今更だな、と思うんだけど。
イマサラな気持ちで
再会して、想いを通じ合わせて、お互いの肌の温もりを呆れるほどに貪っておきながら、『今更』かな?と思うけれど、でもやっぱり聞いてみたいのは『彼女の今まで』だ。
それはありきたりな『日常』などというものではなくて、もっと、自己中心的な、身勝手な考えで、もっとたくさん、直接的に『あなただけだった』と言わしめたいだけだろう。

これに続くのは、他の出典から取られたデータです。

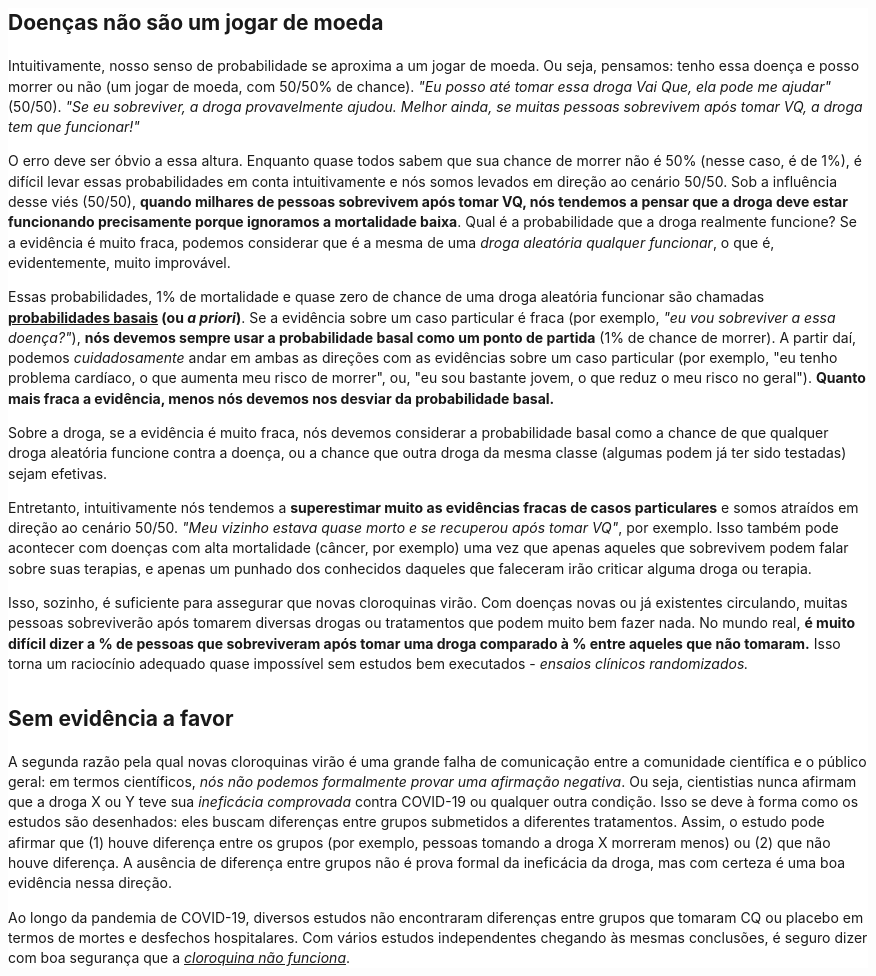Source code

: ## Doenças não são um jogar de moeda

Intuitivamente, nosso senso de probabilidade se aproxima a um jogar de moeda. Ou seja, pensamos: tenho essa doença e posso morrer ou não (um jogar de moeda, com 50/50% de chance). _"Eu posso até tomar essa droga Vai Que, ela pode me ajudar"_ (50/50). _"Se eu sobreviver, a droga provavelmente ajudou. Melhor ainda, se muitas pessoas sobrevivem após tomar VQ, a droga tem que funcionar!"_

O erro deve ser óbvio a essa altura. Enquanto quase todos sabem que sua chance de morrer não é 50% (nesse caso, é de 1%), é difícil levar essas probabilidades em conta intuitivamente e nós somos levados em direção ao cenário 50/50. Sob a influência desse viés (50/50), **quando milhares de pessoas sobrevivem após tomar VQ, nós tendemos a pensar que a droga deve estar funcionando precisamente porque ignoramos a mortalidade baixa**. Qual é a probabilidade que a droga realmente funcione? Se a evidência é muito fraca, podemos considerar que é a mesma de uma _droga aleatória qualquer funcionar_, o que é, evidentemente, muito improvável.

Essas probabilidades, 1% de mortalidade e quase zero de chance de uma droga aleatória funcionar são chamadas **[probabilidades basais](https://en.wikipedia.org/wiki/Prior_probability) (ou _a priori_)**. Se a evidência sobre um caso particular é fraca (por exemplo, _"eu vou sobreviver a essa doença?"_), **nós devemos sempre usar a probabilidade basal como um ponto de partida** (1% de chance de morrer). A partir daí, podemos _cuidadosamente_ andar em ambas as direções com as evidências sobre um caso particular (por exemplo, "eu tenho problema cardíaco, o que aumenta meu risco de morrer", ou, "eu sou bastante jovem, o que reduz o meu risco no geral"). **Quanto mais fraca a evidência, menos nós devemos nos desviar da probabilidade basal.**

Sobre a droga, se a evidência é muito fraca, nós devemos considerar a probabilidade basal como a chance de que qualquer droga aleatória funcione contra a doença, ou a chance que outra droga da mesma classe (algumas podem já ter sido testadas) sejam efetivas.

Entretanto, intuitivamente nós tendemos a **superestimar muito as evidências fracas de casos particulares** e somos atraídos em direção ao cenário 50/50. _"Meu vizinho estava quase morto e se recuperou após tomar VQ"_, por exemplo. Isso também pode acontecer com doenças com alta mortalidade (câncer, por exemplo) uma vez que apenas aqueles que sobrevivem podem falar sobre suas terapias, e apenas um punhado dos conhecidos daqueles que faleceram irão criticar alguma droga ou terapia.

Isso, sozinho, é suficiente para assegurar que novas cloroquinas virão. Com doenças novas ou já existentes circulando, muitas pessoas sobreviverão após tomarem diversas drogas ou tratamentos que podem muito bem fazer nada. No mundo real, **é muito difícil dizer a % de pessoas que sobreviveram após tomar uma droga comparado à % entre aqueles que não tomaram.** Isso torna um raciocínio adequado quase impossível sem estudos bem executados - _ensaios clínicos randomizados._

## Sem evidência a favor

A segunda razão pela qual novas cloroquinas virão é uma grande falha de comunicação entre a comunidade científica e o público geral: em termos científicos, _nós não podemos formalmente provar uma afirmação negativa_. Ou seja, cientistias nunca afirmam que a droga X ou Y teve sua _ineficácia comprovada_ contra COVID-19 ou qualquer outra condição. Isso se deve à forma como os estudos são desenhados: eles buscam diferenças entre grupos submetidos a diferentes tratamentos. Assim, o estudo pode afirmar que (1) houve diferença entre os grupos (por exemplo, pessoas tomando a droga X morreram menos) ou (2) que não houve diferença. A ausência de diferença entre grupos não é prova formal da ineficácia da droga, mas com certeza é uma boa evidência nessa direção.

Ao longo da pandemia de COVID-19, diversos estudos não encontraram diferenças entre grupos que tomaram CQ ou placebo em termos de mortes e desfechos hospitalares. Com vários estudos independentes chegando às mesmas conclusões, é seguro dizer com boa segurança que a [_cloroquina não funciona_](https://www.bbc.com/news/world-us-canada-53575964).
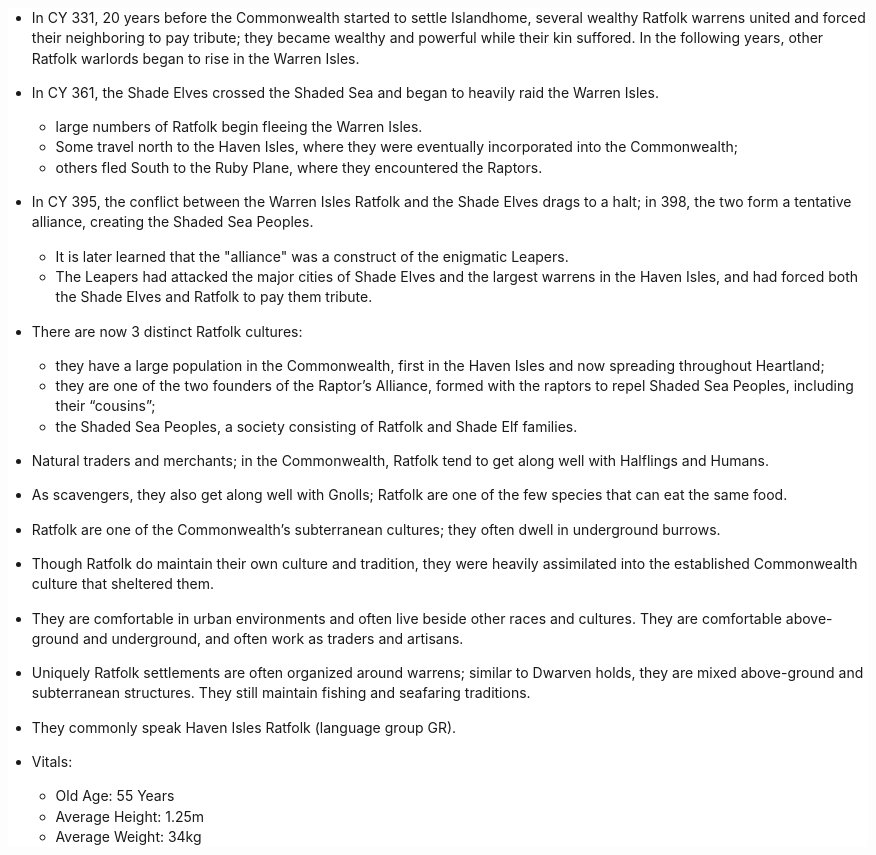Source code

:   - In CY 331, 20 years before the Commonwealth started to settle Islandhome, several wealthy Ratfolk warrens united and forced their neighboring to pay tribute; they became wealthy and powerful while their kin suffored.  In the following years, other Ratfolk warlords began to rise in the Warren Isles.

  - In CY 361, the Shade Elves crossed the Shaded Sea and began to heavily raid the Warren Isles.
    
      - large numbers of Ratfolk begin fleeing the Warren Isles.
      - Some travel north to the Haven Isles, where they were eventually incorporated into the Commonwealth;
      - others fled South to the Ruby Plane, where they encountered the Raptors.

  - In CY 395, the conflict between the Warren Isles Ratfolk and the Shade Elves drags to a halt; in 398, the two form a tentative alliance, creating the Shaded Sea Peoples.
  
      - It is later learned that the "alliance" was a construct of the enigmatic Leapers.
      - The Leapers had attacked the major cities of Shade Elves and the largest warrens in the Haven Isles, and had forced both the Shade Elves and Ratfolk to pay them tribute.

  - There are now 3 distinct Ratfolk cultures:
    
      - they have a large population in the Commonwealth, first in the
        Haven Isles and now spreading throughout Heartland;
      - they are one of the two founders of the Raptor’s Alliance,
        formed with the raptors to repel Shaded Sea Peoples, including
        their “cousins”;
      - the Shaded Sea Peoples, a society consisting of Ratfolk and
        Shade Elf families.

  - Natural traders and merchants; in the Commonwealth, Ratfolk tend to
    get along well with Halflings and Humans.

  - As scavengers, they also get along well with Gnolls; Ratfolk are one
    of the few species that can eat the same food.

  - Ratfolk are one of the Commonwealth’s subterranean cultures; they
    often dwell in underground burrows.

  - Though Ratfolk do maintain their own culture and tradition, they
    were heavily assimilated into the established Commonwealth culture
    that sheltered them.

  - They are comfortable in urban environments and often live beside
    other races and cultures. They are comfortable above-ground and
    underground, and often work as traders and artisans.

  - Uniquely Ratfolk settlements are often organized around warrens;
    similar to Dwarven holds, they are mixed above-ground and
    subterranean structures. They still maintain fishing and seafaring
    traditions.

  - They commonly speak Haven Isles Ratfolk (language group GR).

  - Vitals:
    
      - Old Age: 55 Years
      - Average Height: 1.25m
      - Average Weight: 34kg
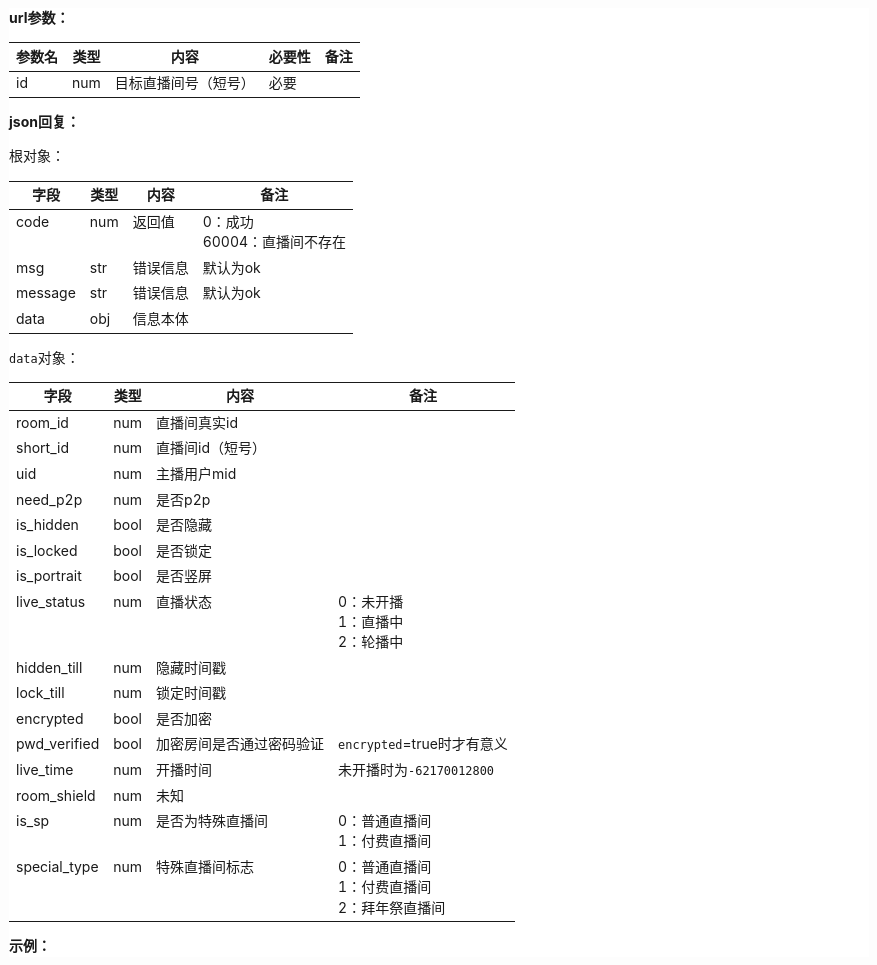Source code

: **url参数：**

| 参数名 | 类型  | 内容         | 必要性 | 备注  |
|-----|-----|------------|-----|-----|
| id  | num | 目标直播间号（短号） | 必要  |     |

**json回复：**

根对象：

| 字段      | 类型  | 内容   | 备注                     |
|---------|-----|------|------------------------|
| code    | num | 返回值  | 0：成功<br />60004：直播间不存在 |
| msg     | str | 错误信息 | 默认为ok                  |
| message | str | 错误信息 | 默认为ok                  |
| data    | obj | 信息本体 |                        |

`data`对象：

| 字段           | 类型   | 内容           | 备注                                 |
|--------------|------|--------------|------------------------------------|
| room_id      | num  | 直播间真实id      |                                    |
| short_id     | num  | 直播间id（短号）    |                                    |
| uid          | num  | 主播用户mid      |                                    |
| need_p2p     | num  | 是否p2p        |                                    |
| is_hidden    | bool | 是否隐藏         |                                    |
| is_locked    | bool | 是否锁定         |                                    |
| is_portrait  | bool | 是否竖屏         |                                    |
| live_status  | num  | 直播状态         | 0：未开播<br />1：直播中<br />2：轮播中        |
| hidden_till  | num  | 隐藏时间戳        | 	                                  |
| lock_till    | num  | 锁定时间戳        | 		                                 |
| encrypted    | bool | 是否加密         | 		                                 |
| pwd_verified | bool | 加密房间是否通过密码验证 | `encrypted`=true时才有意义              |
| live_time    | num  | 开播时间         | 未开播时为`-62170012800`                |
| room_shield  | num  | 未知           |                                    |
| is_sp        | num  | 是否为特殊直播间     | 0：普通直播间<br />1：付费直播间               |
| special_type | num  | 特殊直播间标志      | 0：普通直播间<br />1：付费直播间<br />2：拜年祭直播间 |

**示例：**
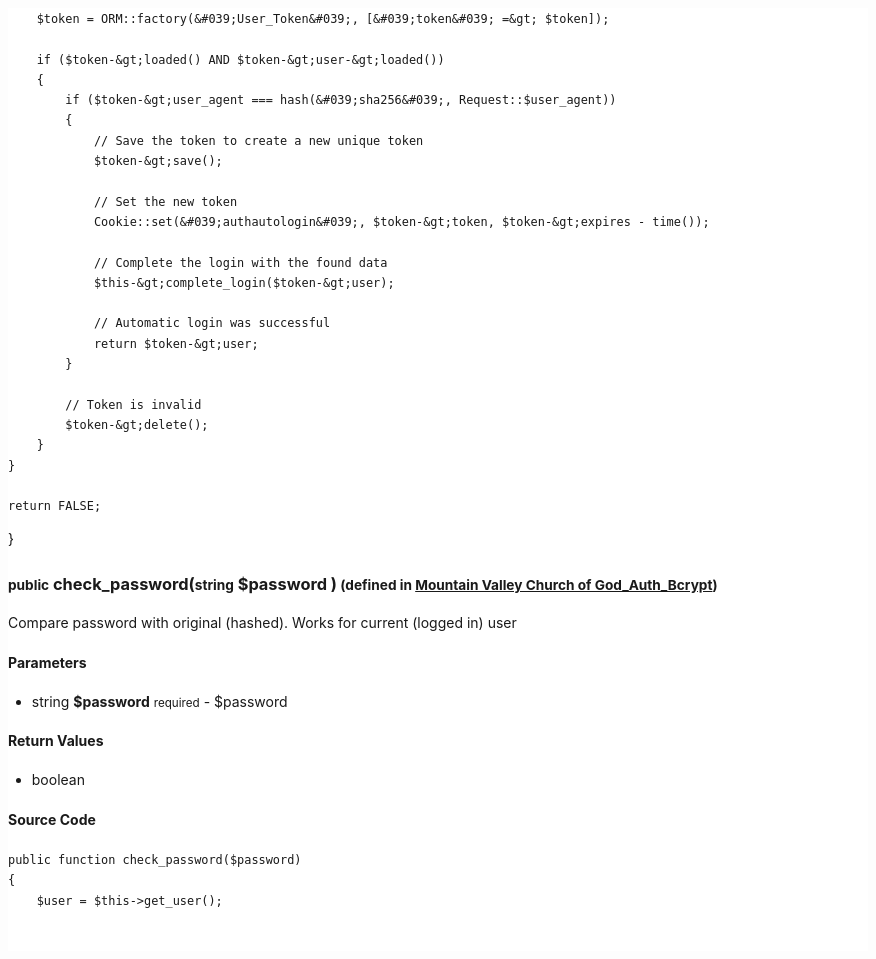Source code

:         $token = ORM::factory(&#039;User_Token&#039;, [&#039;token&#039; =&gt; $token]);

        if ($token-&gt;loaded() AND $token-&gt;user-&gt;loaded())
        {
            if ($token-&gt;user_agent === hash(&#039;sha256&#039;, Request::$user_agent))
            {
                // Save the token to create a new unique token
                $token-&gt;save();

                // Set the new token
                Cookie::set(&#039;authautologin&#039;, $token-&gt;token, $token-&gt;expires - time());

                // Complete the login with the found data
                $this-&gt;complete_login($token-&gt;user);

                // Automatic login was successful
                return $token-&gt;user;
            }

            // Token is invalid
            $token-&gt;delete();
        }
    }

    return FALSE;
}</code>
</pre>
</div>
</div>

<div class='method'>
<h3 id="check_password"><small>public</small>  check_password(<small>string</small> <span class="param" title="$password">$password</span> )<small> (defined in <a href='/documentation/api/Mountain Valley Church of God_Auth_Bcrypt'>Mountain Valley Church of God_Auth_Bcrypt</a>)</small></h3>
<div class='description'><p>Compare password with original (hashed). Works for current (logged in) user</p>
</div>
<h4>Parameters</h4>
<ul>
<li>
 <span class="blue">string </span><strong> $password</strong> <small>required</small> - $password</li>
</ul>
<h4>Return Values</h4>
<ul class='return'>
<li>
<span class='blue'>boolean</span>  
</li></ul>
<div class="method-source">
<h4>Source Code</h4>
<pre>
<code class="language-php">public function check_password($password)
{
    $user = $this-&gt;get_user();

好きだと言ってくれるだけでいいと思う反面、それでもまだ足りないのだと渇望する気持ちもあって、なんだ変わったのは自分の方じゃないか、と苦笑した。
「ユ〜ウナ?」
目の前で編み物に没頭している愛しい人の名前を紡ぐ。
「なあに?」
どんなに忙しくても、必ずこちらの瞳を捕らえて愛らしく微笑んでくれる。
「なんでもないって言ったら怒る?」
「怒らないよ、キミってばいつもそうだもん」
楽しげな二色の瞳はまた編み目を追い始めた。
規則正しく動かされる指の先から、ユウナの性格そのままに同じ大きさの目が並ぶ。「なあなあ、それ、オレの?」
グレーの毛糸。
聞かなくてもわかるけど、少し甘えてそう聞いた。「うん。セーター。上手に出来たら着てね?」
「上手でなくても着るッス」
間髪おかずに繰り出される返事に、ユウナはうふふ、と笑うだけだ。
なあ、ユウナ?
オレは君の想いに間に合ったかな?
あの、暖かいのか寒いのか、寂しいのか幸せなのか、いまだによくわからないあの世界からオレを引き戻してくれたのはユウナだけど。
それでも。
いつだってユウナの傍に在りたい。
それだけは忘れたくない。
忘れるもんかと思ってた。
「ユ〜ウナ?」
「なあに〜?」
「だっこさせて」
笑顔で両手を広げて
「もう、セーター出来るの遅くなるっすよ?」
ため息混じりに言うくせに、それでもお願いを聞いてくれるユウナは凄いと思う。
引き寄せて
抱きしめて
温もりを逃がさないように腕の中に閉じ込めて
「ユウナってさ、オレの居ない間って・・・・誰か好きになりかけたりとか、した?」
『今更』かな?って思うけど。
ユウナの細い腕がするりと首に回されて、優しい手つきでオレの髪を梳く。
「『キミ』以外、誰を好きになるっていうの?」
耳元で囁かれた声は酷く甘くて目の前が白くなったけど、それだけでは終わらない強烈な攻撃が待っていたなんて、誰か知っていたなら教えてよ。
「こういうことは、キミとしか、したくない」
呟きの後、重ねられたユウナの唇は先刻の囁く声より甘く、自分だけ幸せにしてもらってるみたいで申し訳なかったから『身体で返そうかな?』なんて思ったりして。
一応、間に合ったみたい、かな?
そんな風に自己完結してこっそり笑ったのは、ユウナには内緒。